Schenella simplex (T. Macbr.) — description détaillée
Position taxonomique (vue d’ensemble)
- Règne : Fungi (Champignons)
- Phylum / division : Basidiomycota
- Classe : Agaricomycetes
- Ordre : Geastrales
- Famille : Geastraceae
Statut (évaluation)
- Catégorie IUCN : LC (Least Concern)
- Tendance de la population : Stable
Caractères morphologiques (description du sporocarpe)
Schenella simplex est un champignon hypogé (les fructifications se développent sous la surface du sol).

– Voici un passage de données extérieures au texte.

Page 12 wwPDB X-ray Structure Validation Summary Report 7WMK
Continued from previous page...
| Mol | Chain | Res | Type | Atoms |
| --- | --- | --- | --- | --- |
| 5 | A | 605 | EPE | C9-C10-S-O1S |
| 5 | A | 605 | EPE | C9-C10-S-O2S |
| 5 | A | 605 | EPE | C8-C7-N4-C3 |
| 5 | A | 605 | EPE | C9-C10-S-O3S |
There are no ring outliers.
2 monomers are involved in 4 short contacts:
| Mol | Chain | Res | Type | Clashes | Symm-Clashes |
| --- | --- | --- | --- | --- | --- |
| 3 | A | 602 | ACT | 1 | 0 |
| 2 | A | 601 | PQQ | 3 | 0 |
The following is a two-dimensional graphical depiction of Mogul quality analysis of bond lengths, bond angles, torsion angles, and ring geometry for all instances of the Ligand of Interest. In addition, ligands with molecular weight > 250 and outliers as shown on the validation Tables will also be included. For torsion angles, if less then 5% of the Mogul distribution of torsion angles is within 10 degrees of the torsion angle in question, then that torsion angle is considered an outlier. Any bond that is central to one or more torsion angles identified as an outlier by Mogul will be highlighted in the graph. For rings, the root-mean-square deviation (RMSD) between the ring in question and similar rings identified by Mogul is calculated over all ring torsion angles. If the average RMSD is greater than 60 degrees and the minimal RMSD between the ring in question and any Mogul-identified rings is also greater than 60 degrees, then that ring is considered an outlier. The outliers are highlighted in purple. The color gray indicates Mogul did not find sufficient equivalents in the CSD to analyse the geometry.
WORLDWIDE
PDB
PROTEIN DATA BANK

Le corps fructifère est ferme, arrondi, avec une surface externe de texture “veloutée” (aspect feutré). La paroi interne est épaisse et coriace. À l’intérieur, la gleba est composée de péridioles très étroites et allongées, rayonnant depuis une columelle centrale arrondie.
Source : description morphologique et structure interne (gleba/péridioles/columelle).
Mode de vie et écologie
- Mode de vie : saprotrophe
- Localisation : le plus souvent enfoui dans la litière et le sol ; parfois partiellement émergent (erumpent) ; parfois trouvé sur le bois
- Disposition : solitaire, dispersé, ou en “nids” de plusieurs fructifications
- Mycélium associé : souvent présent dans le matériau environnant (litière)

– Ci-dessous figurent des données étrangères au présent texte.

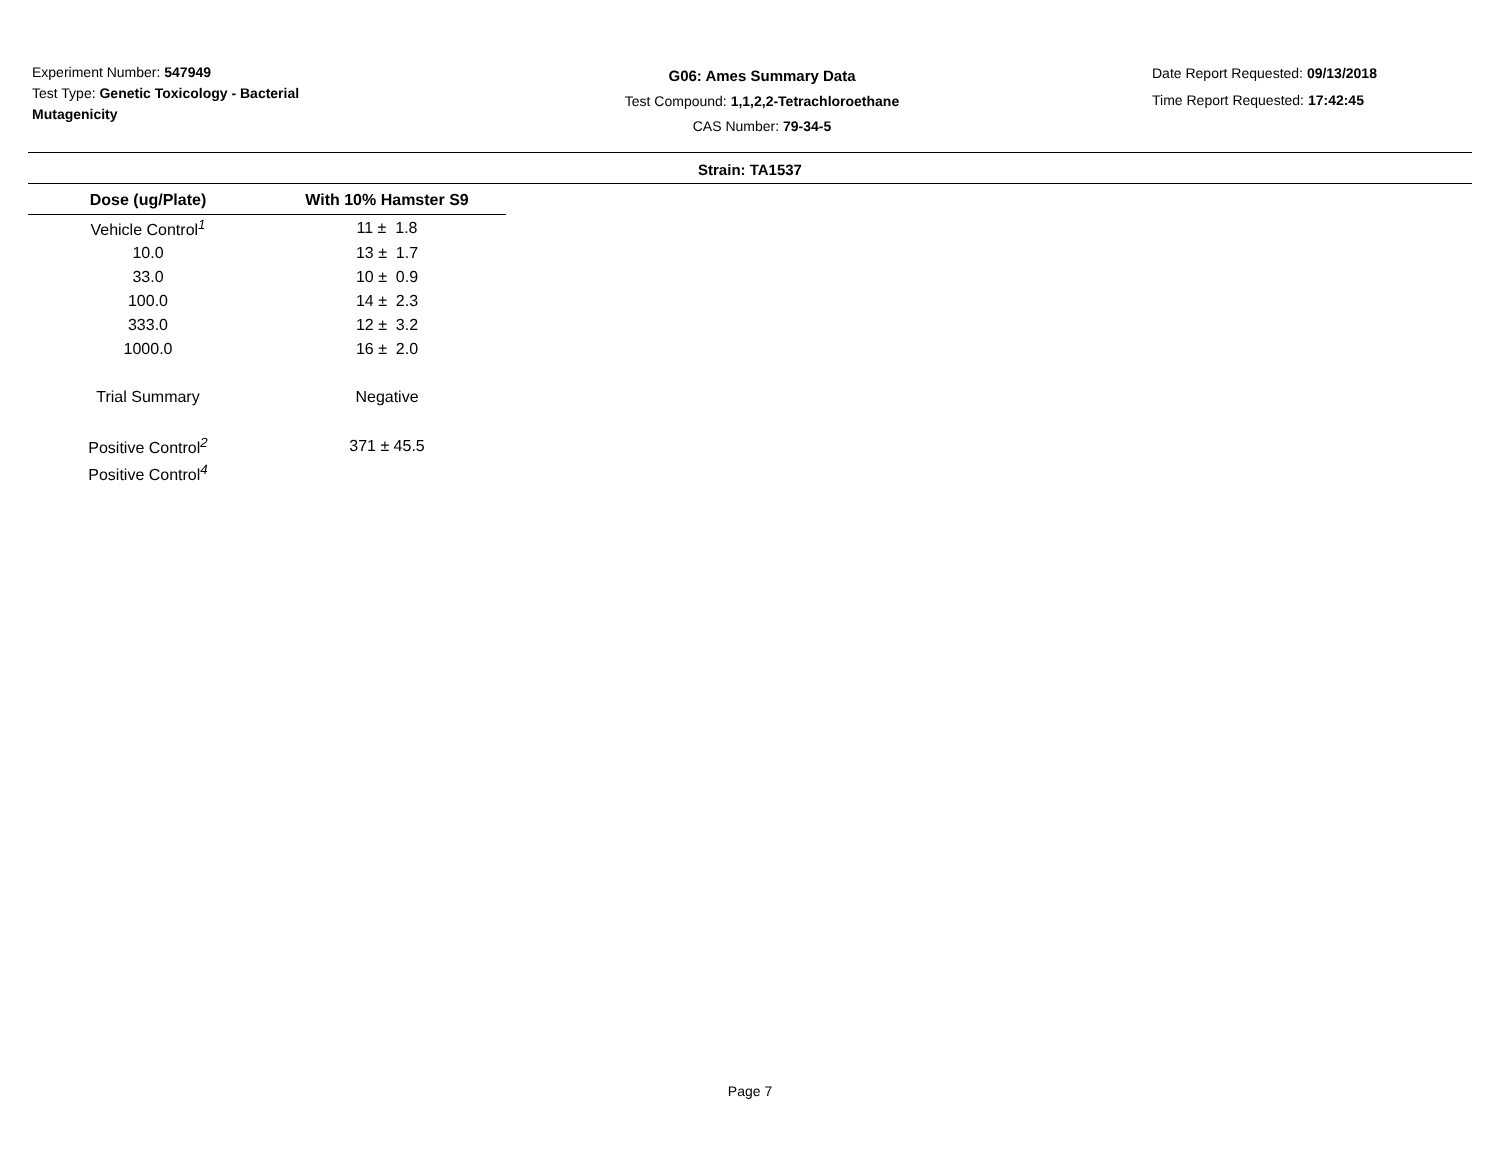Experiment Number: 547949
Test Type: Genetic Toxicology - Bacterial Mutagenicity
G06: Ames Summary Data
Test Compound: 1,1,2,2-Tetrachloroethane
CAS Number: 79-34-5
Date Report Requested: 09/13/2018
Time Report Requested: 17:42:45
Strain: TA1537
| Dose (ug/Plate) | With 10% Hamster S9 |
| --- | --- |
| Vehicle Control<sup>1</sup> | 11 ± 1.8 |
| 10.0 | 13 ± 1.7 |
| 33.0 | 10 ± 0.9 |
| 100.0 | 14 ± 2.3 |
| 333.0 | 12 ± 3.2 |
| 1000.0 | 16 ± 2.0 |
| Trial Summary | Negative |
| Positive Control<sup>2</sup> | 371 ± 45.5 |
| Positive Control<sup>4</sup> | |
Page 7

- Plantes hôtes/associations : principalement avec les Pinaceae (notamment Pseudotsuga menziesii, Pinus ponderosa, et des Abies spp.) ; plus rarement avec des Quercus spp.
- Période de fructification : fin de l’hiver et printemps ; parfois en automne
Répartition géographique
Espèce largement répartie en Amérique du Nord occidentale. Elle est signalée des régions montagneuses de l’ouest des États-Unis (jusqu’au nord) jusqu’à la Colombie-Britannique (Canada), avec des mentions éparses plus au sud (jusqu’au Nouveau-Mexique).
Remarques taxonomiques (synonymies/entités proches)
- Décrite à l’origine depuis le Yosemite National Park (Californie, États-Unis) sous le nom Schenella simplex.
- Le spécimen-type aurait manqué de la partie péridiale (le péridium), probablement consommée par un rongeur, ce qui a conduit à une classification initiale erronée (avec une confusion possible avec un myxomycète).
- D’autres taxons (ex. décrits comme Radiigera atrogleba puis déplacés dans Pyrenogaster) ont été considérés ultérieurement comme conspecifiques via des analyses morphologiques et génétiques.
Menaces et conservation
- Menaces spécifiques identifiées : aucune menace particulière n’a été signalée
- Actions de conservation : aucune action ciblée identifiée ; des recherches supplémentaires sur les tendances de population sont suggérées
- Connaissances disponibles : plus de 100 collections recensées, sans évidence de déclin
Intérêt / usage
Aucune utilisation ou commerce connu.